### About this task
Your task is to copy every entry exactly.

-- -- --

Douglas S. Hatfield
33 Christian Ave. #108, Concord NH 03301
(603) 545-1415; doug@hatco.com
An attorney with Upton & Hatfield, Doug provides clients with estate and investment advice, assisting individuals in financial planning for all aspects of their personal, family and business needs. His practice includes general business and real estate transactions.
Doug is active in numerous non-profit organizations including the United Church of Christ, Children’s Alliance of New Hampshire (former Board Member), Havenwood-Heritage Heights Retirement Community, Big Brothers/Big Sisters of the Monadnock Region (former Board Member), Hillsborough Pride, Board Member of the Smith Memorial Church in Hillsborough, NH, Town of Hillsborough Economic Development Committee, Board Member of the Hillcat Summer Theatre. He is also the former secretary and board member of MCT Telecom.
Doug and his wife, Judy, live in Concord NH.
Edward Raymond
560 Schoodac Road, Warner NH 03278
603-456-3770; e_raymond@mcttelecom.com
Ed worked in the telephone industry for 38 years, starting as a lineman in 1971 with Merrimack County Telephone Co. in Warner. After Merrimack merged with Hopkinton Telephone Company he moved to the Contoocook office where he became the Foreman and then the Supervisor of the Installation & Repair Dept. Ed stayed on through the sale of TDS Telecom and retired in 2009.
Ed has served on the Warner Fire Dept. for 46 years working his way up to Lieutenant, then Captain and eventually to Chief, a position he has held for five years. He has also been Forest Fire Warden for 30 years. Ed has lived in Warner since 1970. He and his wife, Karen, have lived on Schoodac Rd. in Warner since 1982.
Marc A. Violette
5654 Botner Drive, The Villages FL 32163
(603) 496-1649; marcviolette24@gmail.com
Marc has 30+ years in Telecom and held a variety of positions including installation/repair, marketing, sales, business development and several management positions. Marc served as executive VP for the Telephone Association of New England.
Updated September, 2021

-- -- --

### Answer
Douglas S. Hatfield
33 Christian Ave. #108, Concord NH 03301
(603) 545-1415; doug@hatco.com
An attorney with Upton & Hatfield, Doug provides clients with estate and investment advice, assisting individuals in financial planning for all aspects of their personal, family and business needs. His practice includes general business and real estate transactions.
Doug is active in numerous non-profit organizations including the United Church of Christ, Children’s Alliance of New Hampshire (former Board Member), Havenwood-Heritage Heights Retirement Community, Big Brothers/Big Sisters of the Monadnock Region (former Board Member), Hillsborough Pride, Board Member of the Smith Memorial Church in Hillsborough, NH, Town of Hillsborough Economic Development Committee, Board Member of the Hillcat Summer Theatre. He is also the former secretary and board member of MCT Telecom.
Doug and his wife, Judy, live in Concord NH.
Edward Raymond
560 Schoodac Road, Warner NH 03278
603-456-3770; e_raymond@mcttelecom.com
Ed worked in the telephone industry for 38 years, starting as a lineman in 1971 with Merrimack County Telephone Co. in Warner. After Merrimack merged with Hopkinton Telephone Company he moved to the Contoocook office where he became the Foreman and then the Supervisor of the Installation & Repair Dept. Ed stayed on through the sale of TDS Telecom and retired in 2009.
Ed has served on the Warner Fire Dept. for 46 years working his way up to Lieutenant, then Captain and eventually to Chief, a position he has held for five years. He has also been Forest Fire Warden for 30 years. Ed has lived in Warner since 1970. He and his wife, Karen, have lived on Schoodac Rd. in Warner since 1982.
Marc A. Violette
5654 Botner Drive, The Villages FL 32163
(603) 496-1649; marcviolette24@gmail.com
Marc has 30+ years in Telecom and held a variety of positions including installation/repair, marketing, sales, business development and several management positions. Marc served as executive VP for the Telephone Association of New England.
Updated September, 2021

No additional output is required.